Question on NUA Tax Treatment

I’m 58 and have been retired since June ’06. In May ’07 I closed out my company plan via a lump-sum distribution (LSD). Some of the distribution went directly to an IRA. The rest came to me as in-kind shares of my company stock. Some of the in-kind stock (I’ll call it “Group A”) had been purchased in the plan with tax-paid money. I sold all of this “Group A” stock immediately after the LSD and diversified the proceeds into other investments. There was no tax due on the cost basis (was paid in the past) so I mailed an estimated tax payment to the IRS in June ’07 for the tax on the appreciation (15% LTCG rate on most of the appreciation and ordinary income tax rate on the small amount of appreciation between the LSD and the sale date). The rest of the in-kind stock (I’ll call it “Group B”) that I received in the LSD was purchased with tax-deferred money. I paid estimated tax on the cost basis after the LSD. Now I would like to sell some of this stock. However, the company plan administrator had advised me that selling this “Group B” stock within the first 365 days after the LSD would require my paying the ordinary-income-tax rate on ALL of the appreciation (NUA). I don’t think this is correct, but the plan administrator was adamant. I would like your opinion on the tax due if I sell this stock now. Thanks in advance for your response.

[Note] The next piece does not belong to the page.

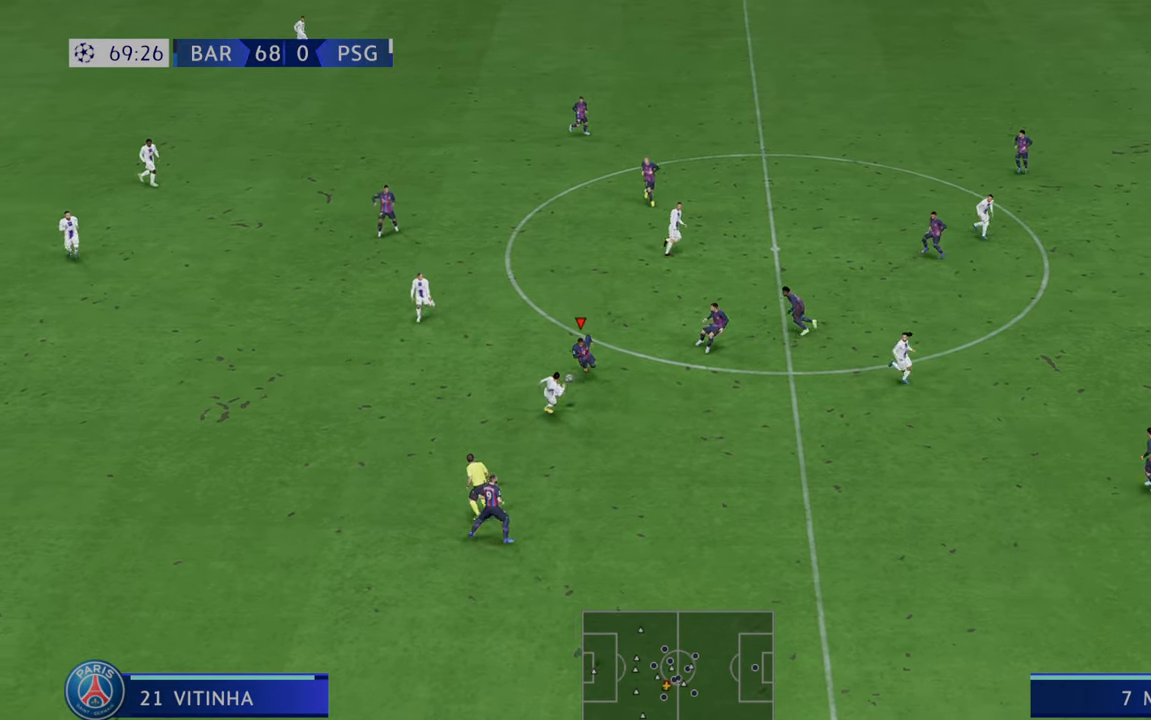
{"buttons": ["R2"], "left_stick": "down-right", "right_stick": "center", "events": []}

The rate is the LT cap gain on the sale of NUA shares from Day 1, however any additional gains above the value on date of distribution will be taxed at ordinary income rates until held for over 1 year. I don’t understand why the plan administrator feels a different rule would apply to the two different groups.

While a different matter, I would be more concerned about the plan accounting that isolates your after tax contributions to a single group of shares rather than spreading it equally. If they do, I agree that the shares purchased with after tax money would have no taxable cost basis if your dollar after taxa basis was divided by the value per share to determine the # of shares in Group A. It will be interesting to see how the 1099R (or R’s) looks in this case.

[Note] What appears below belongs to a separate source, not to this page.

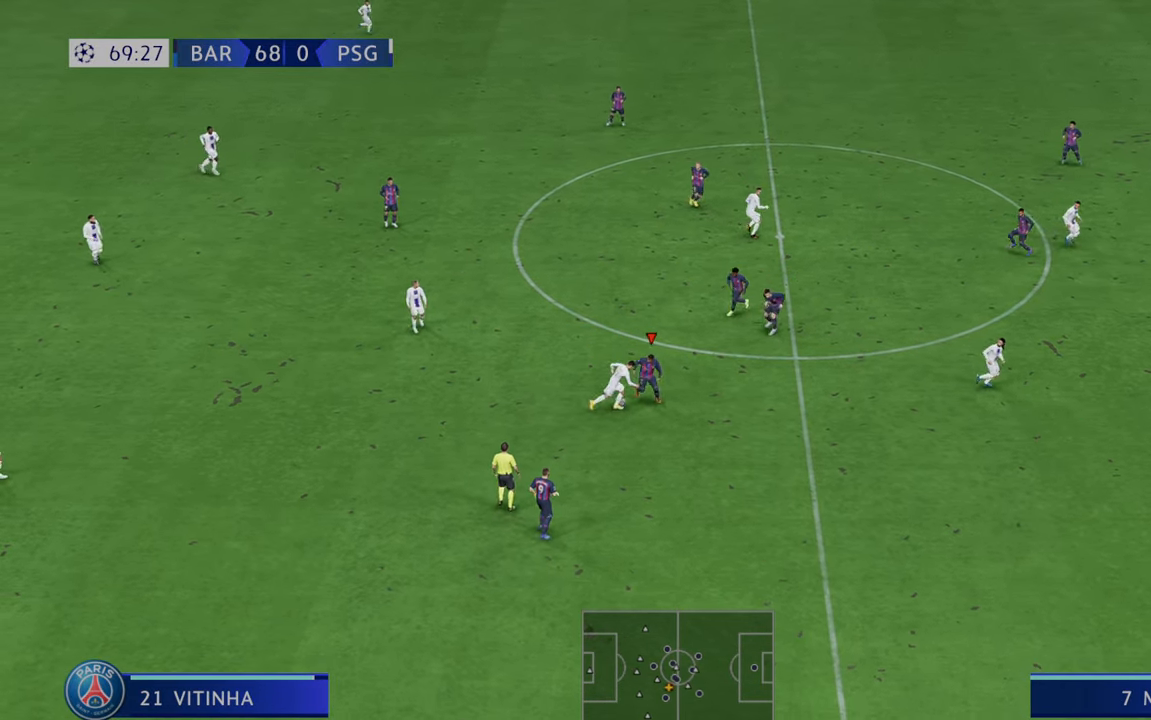
{"buttons": ["R2"], "left_stick": "right", "right_stick": "center", "events": [[133, "left_stick", "right"]]}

Thanks Alan for your response. When I completed the LSD, I had a blank 1099R in hand. The admin read off the numbers that she said would appear on the 1099R. Line 2a (taxable amount) showed only the cost basis for the “Group B” stock in my example (good!). The Statement of Account Distribution that I later received in the mail confirmed this figure.

As I mentioned in my original post, at LSD commencement, all of the tax-paid money in my account followed the in-kind stock to me. I had heard (I believe from this forum) that tax-paid money in a company plan must be appropriated to ALL of the assets in the plan and not just in-kind stock for NUA. The admin said this would be true if I was still an employee taking a partial distribution. However, as a retiree taking an LSD, ALL of the tax-paid money CAN (and apparently did) follow the in-kind stock. Having said that, it still will be comforting to receive a “correct” 1099R in the mail next February! Thanks again.